**What this exercise asks:**
1. From the referee report, write out the part that opens with the words containing "In this study, the" and closes with "issues are addressed.".
2. Condense the paragraph of the referee report beginning "When discussing the change in the net surface LW" into a bulleted list that keeps its main points.
3. Answer these questions using the referee report:
(a) Who started the Referee Nomination & Report Request, and on what date?
(b) Which two kinds of surface are the surface fluxes changed to represent?
(c) What correction is given for "ammoniumbisulfate" on p4, line 15?

Peer-review completion

AR: Author's response | RR: Referee report | ED: Editor decision

AR by Gesa Eirund on behalf of the Authors (03 May 2019) Manuscript

ED: Referee Nomination & Report Request started (17 May 2019) by Holger Tost

RR by Anonymous Referee #3 (13 Jun 2019)

Suggestions for revision or reasons for rejection

In this study, the authors perform LES modelling of an Arctic mixed-phase cloud case, with the surface fluxes changed to represent either open ocean or a sea-ice-covered surface. They perform sensitivity studies to an instantaneous increase in either CCN or INP concentrations. The paper is generally well-written and well-organized, and the results are clearly presented. The paper merits publication, provided that the following issues are addressed.

General comments:

In both the abstract and the conclusions section, the authors state that for the perturbed open ocean cases, “Increased ice and precipitation formation relax the liquid cloud properties back to their unperturbed range.” However, the cloud droplet number concentration remains elevated, the cloud droplet radii remain reduced, and the precipitation rate remains elevated. The LWP in the perturbed simulations only reaches the range of the control simulation during the last couple of hours of the simulation. It is not at all obvious that this new cloud state with an LWP similar to that of the unperturbed case is stable. The authors should comment on whether they expect this to be a robust result for longer simulations, or whether a thicker cloud may re-form or if the cloud may even dissipate due to the increased precipitation rate in the perturbed simulations if the duration of the simulations was extended by a few more hours.

When discussing the change in the net surface LW, the authors do not mention whether the LW emission by the surface is different between the open ocean surface and the ice-covered surface. Presumably, the ocean surface is at a higher temperature than the ice-covered surface. This should be mentioned and discussed when contrasting the open ocean and sea-ice simulations, as all differences in the net surface LW between these simulations currently seem to be attributed only to differences in the cloud properties.

Additionally, if the authors have the data available to estimate changes in net surface shortwave (SW) radiation between simulations, it would be helpful to include them where net surface LW is discussed. If negligible, a single sentence would be sufficient, if not, the authors should consider adding an additional row to Table 3. If the authors cannot estimate changes in net SW, they should very briefly discuss how the changes in net surface LW would be expected to compare to changes in net surface SW.

Specific comments and technical corrections:

p1, line 14: “once doubled as compared to the background concentration and once increased by a factor of 3” It would be clearer to use consistent phrasing here, e.g. “doubled [...] and quadrupled” or “increased by 100% [...] and by 300%”

p3, line 3: “aerosol concentration” -> “aerosol concentrations”

p3, line 6: “both, sea salt” -> “both sea salt”

p3, line 19: “Turbulent mixing and de- and entrainment” In this case, it would be much clearer to write the whole word: “Turbulent mixing, detrainment and entrainment”

p4, line 15: “ammoniumbisulfate” -> “ammonium bisulfate”

p4, line 21: The authors should more explicitly state somewhere here that the background CCN concentration is fixed, not prognostic like the INP concentrations and the CCN perturbations.

Recorded data

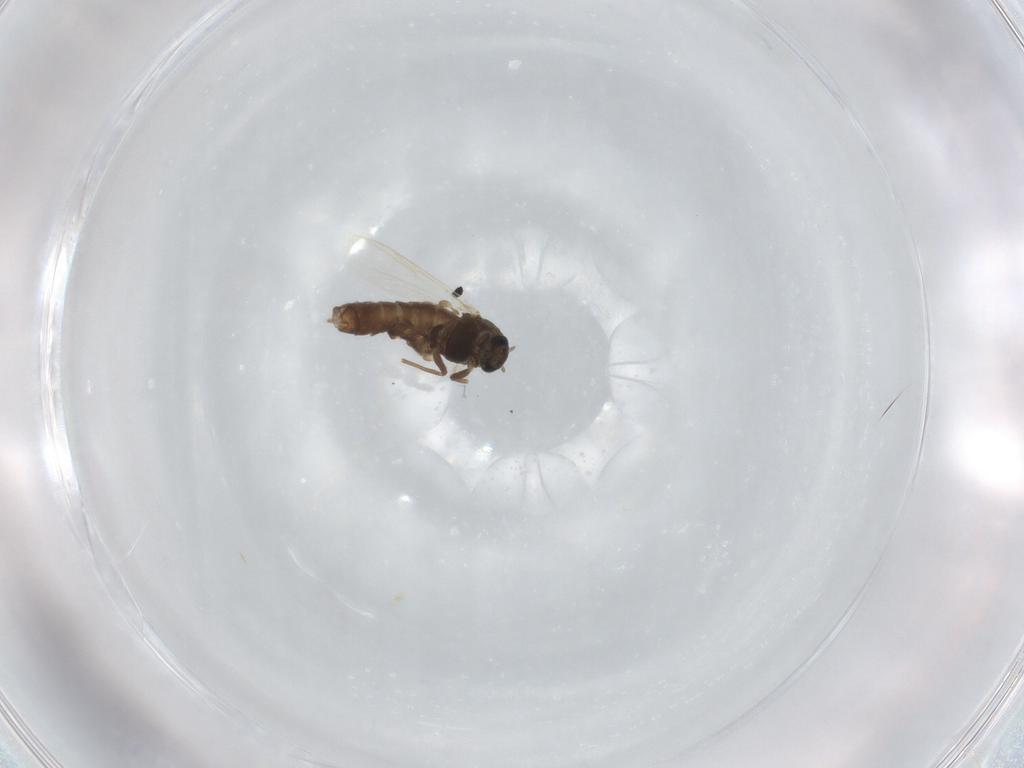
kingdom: Animalia
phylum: Arthropoda
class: Insecta
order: Diptera
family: Chironomidae
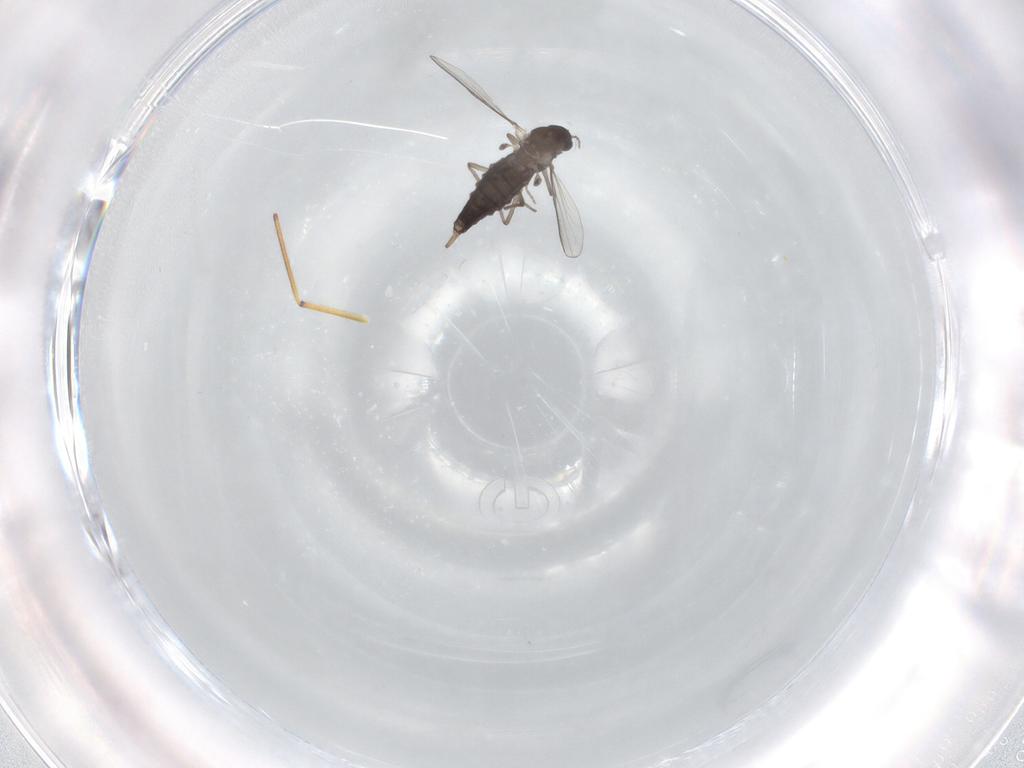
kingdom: Animalia
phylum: Arthropoda
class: Insecta
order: Diptera
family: Chironomidae
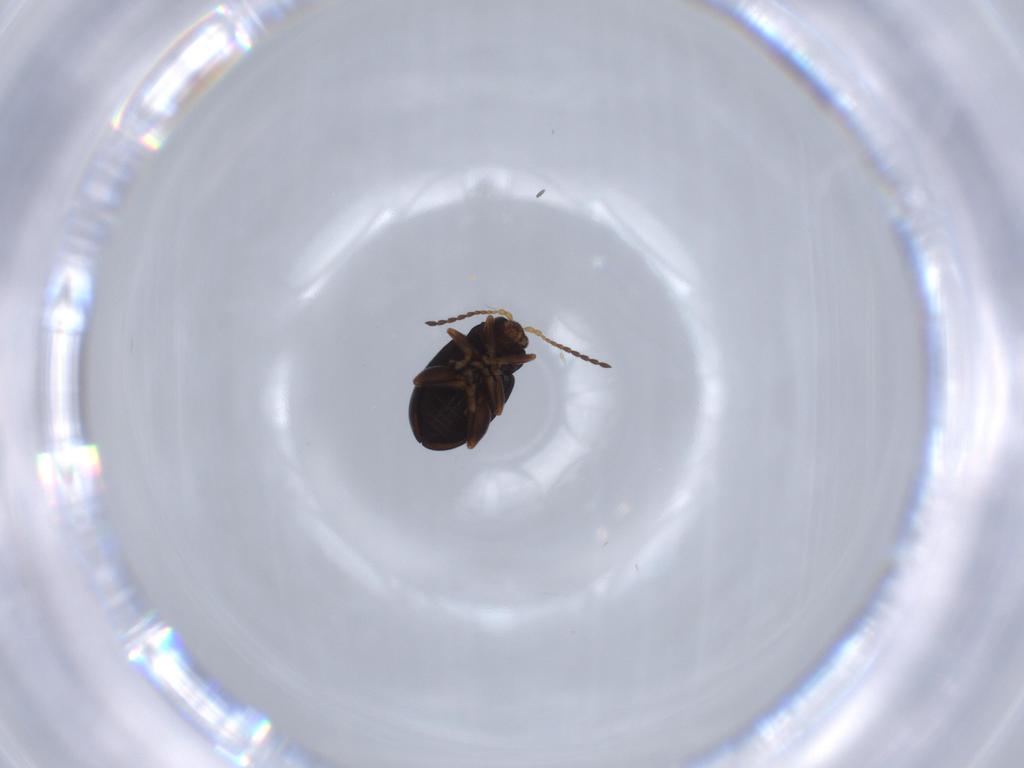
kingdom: Animalia
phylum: Arthropoda
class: Insecta
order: Coleoptera
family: Chrysomelidae
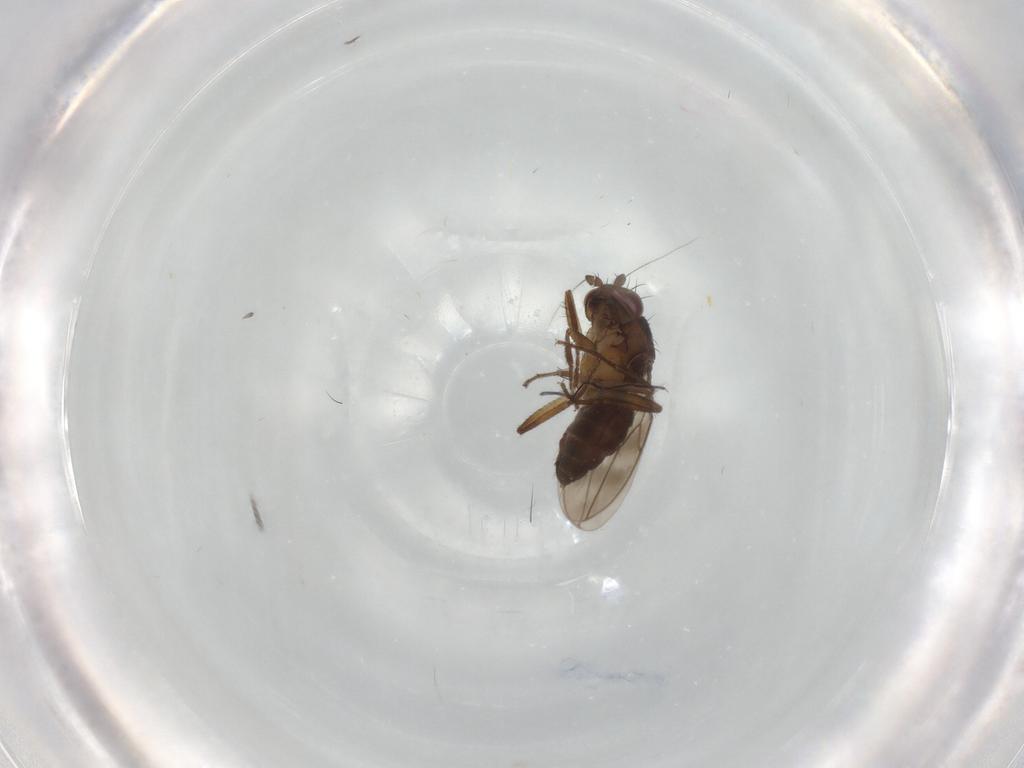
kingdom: Animalia
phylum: Arthropoda
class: Insecta
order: Diptera
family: Sphaeroceridae
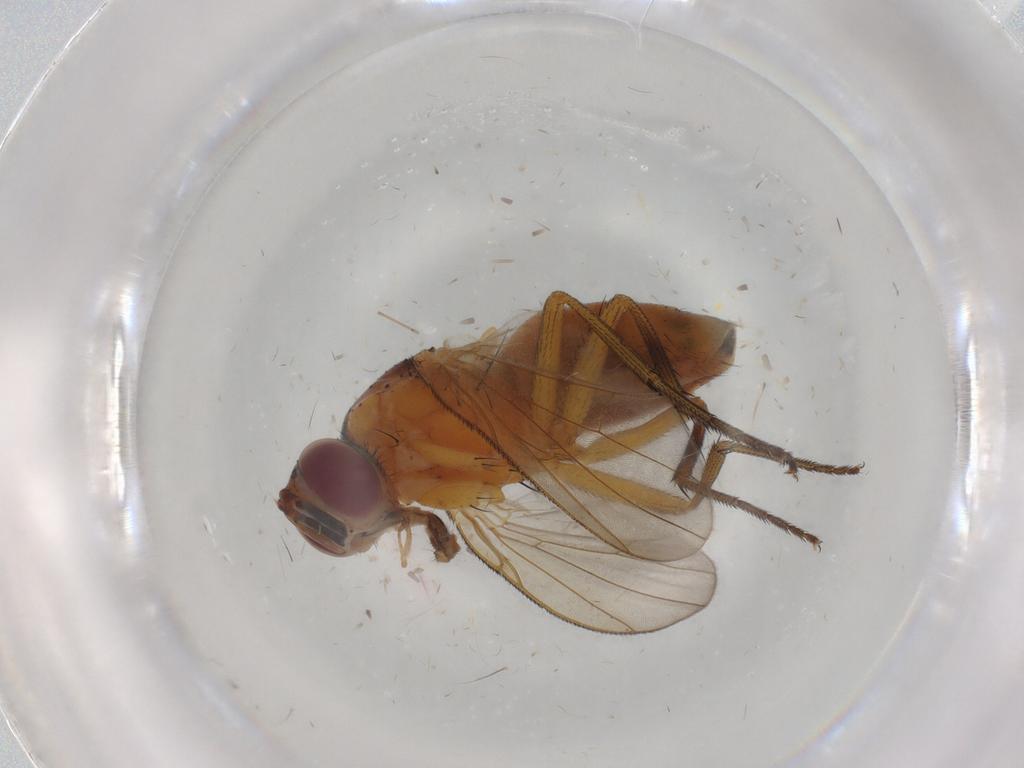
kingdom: Animalia
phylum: Arthropoda
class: Insecta
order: Diptera
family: Muscidae
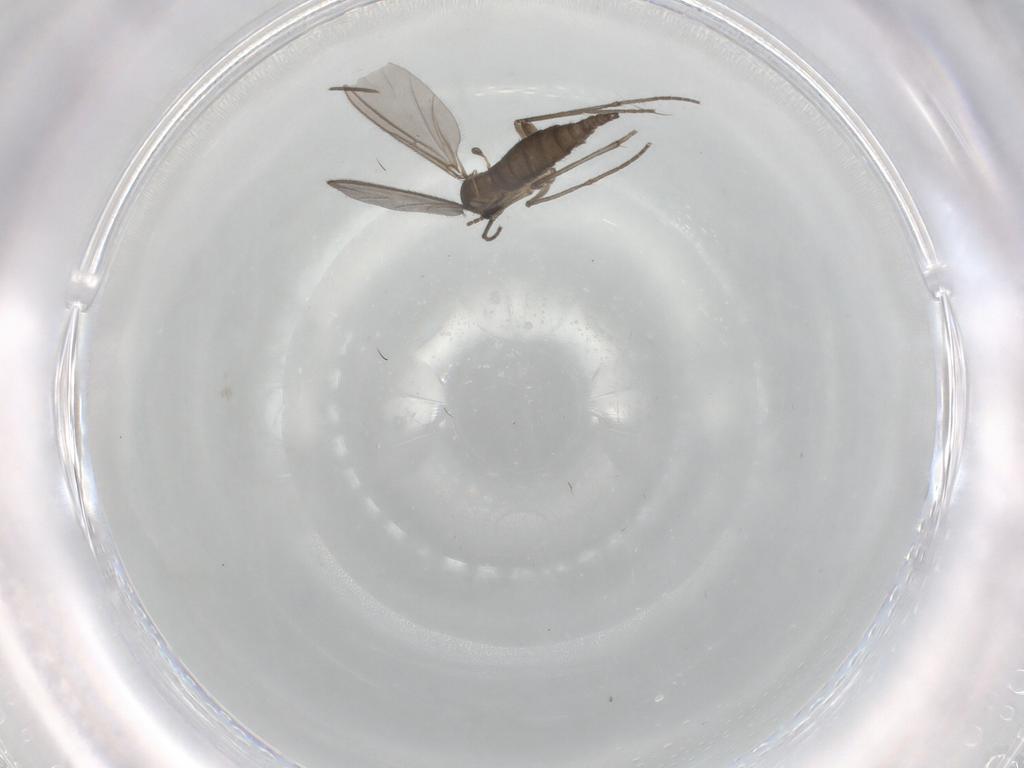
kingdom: Animalia
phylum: Arthropoda
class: Insecta
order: Diptera
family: Sciaridae
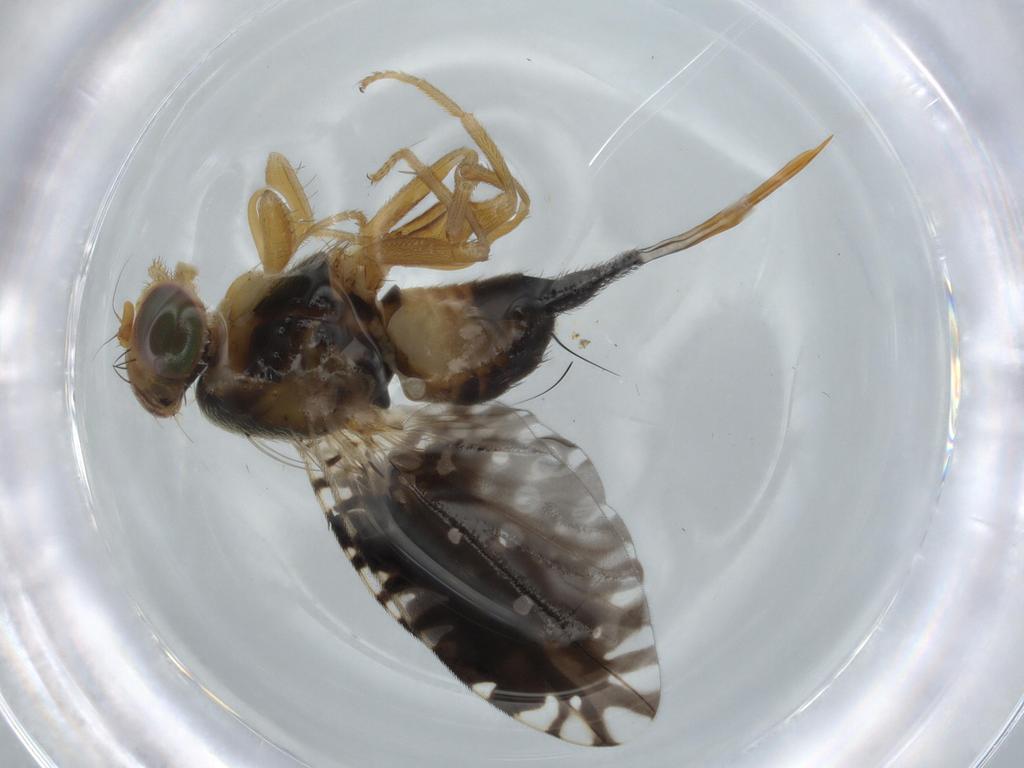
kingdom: Animalia
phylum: Arthropoda
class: Insecta
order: Diptera
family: Tephritidae
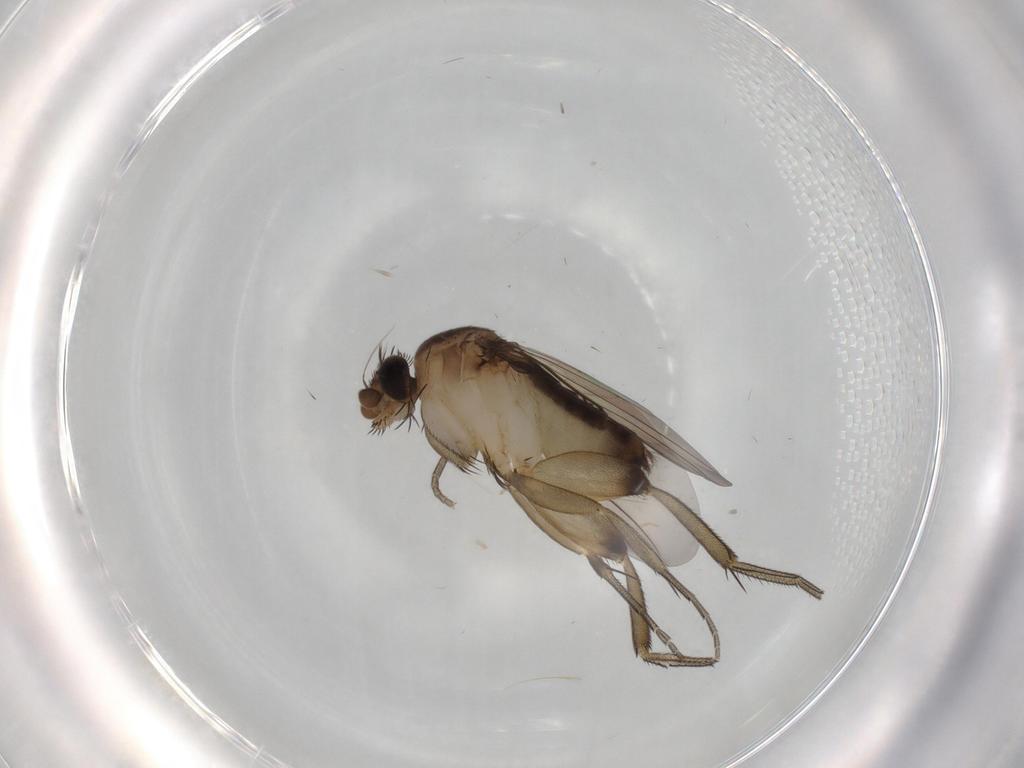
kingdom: Animalia
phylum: Arthropoda
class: Insecta
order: Diptera
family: Phoridae
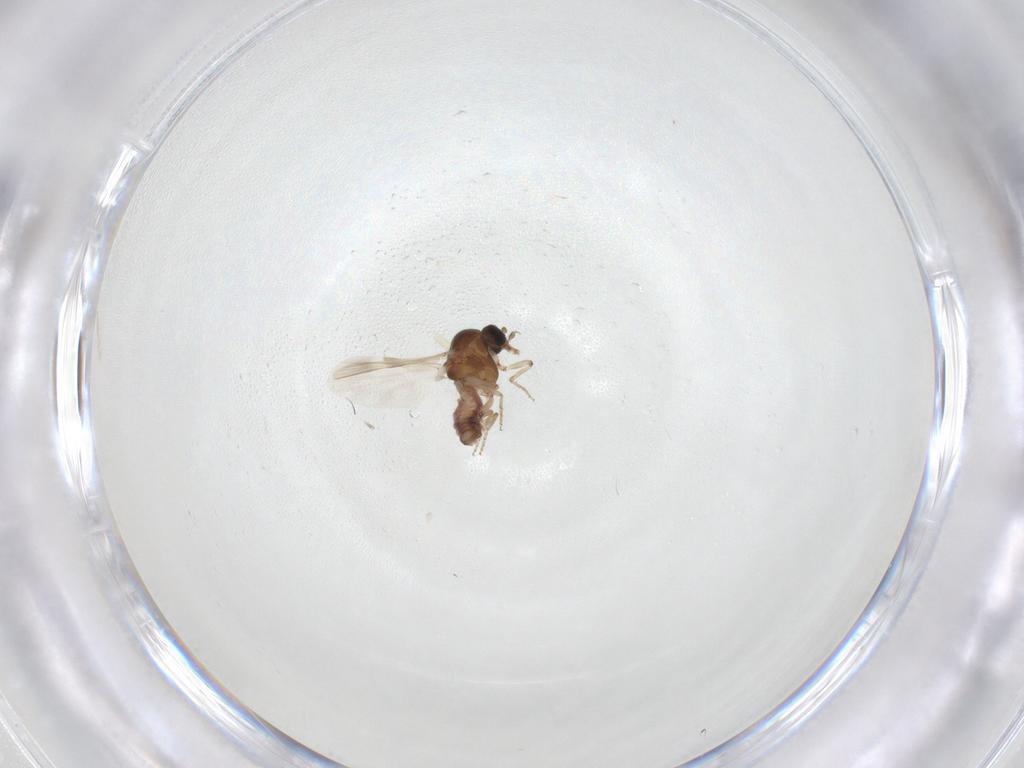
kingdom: Animalia
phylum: Arthropoda
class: Insecta
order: Diptera
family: Ceratopogonidae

**Solutions per task:**
1.
In this study, the authors perform LES modelling of an Arctic mixed-phase cloud case, with the surface fluxes changed to represent either open ocean or a sea-ice-covered surface. They perform sensitivity studies to an instantaneous increase in either CCN or INP concentrations. The paper is generally well-written and well-organized, and the results are clearly presented. The paper merits publication, provided that the following issues are addressed.

2.
- The authors do not say whether surface LW emission differs between the open ocean and ice-covered surfaces.
- The ocean surface is presumably warmer than the ice-covered surface.
- This should be mentioned and discussed when comparing the open ocean and sea-ice simulations.
- At present, all differences in net surface LW between these simulations seem to be attributed only to differences in cloud properties.

3.
(a) Holger Tost, on 17 May 2019.
(b) Open ocean and a sea-ice-covered surface.
(c) "ammonium bisulfate"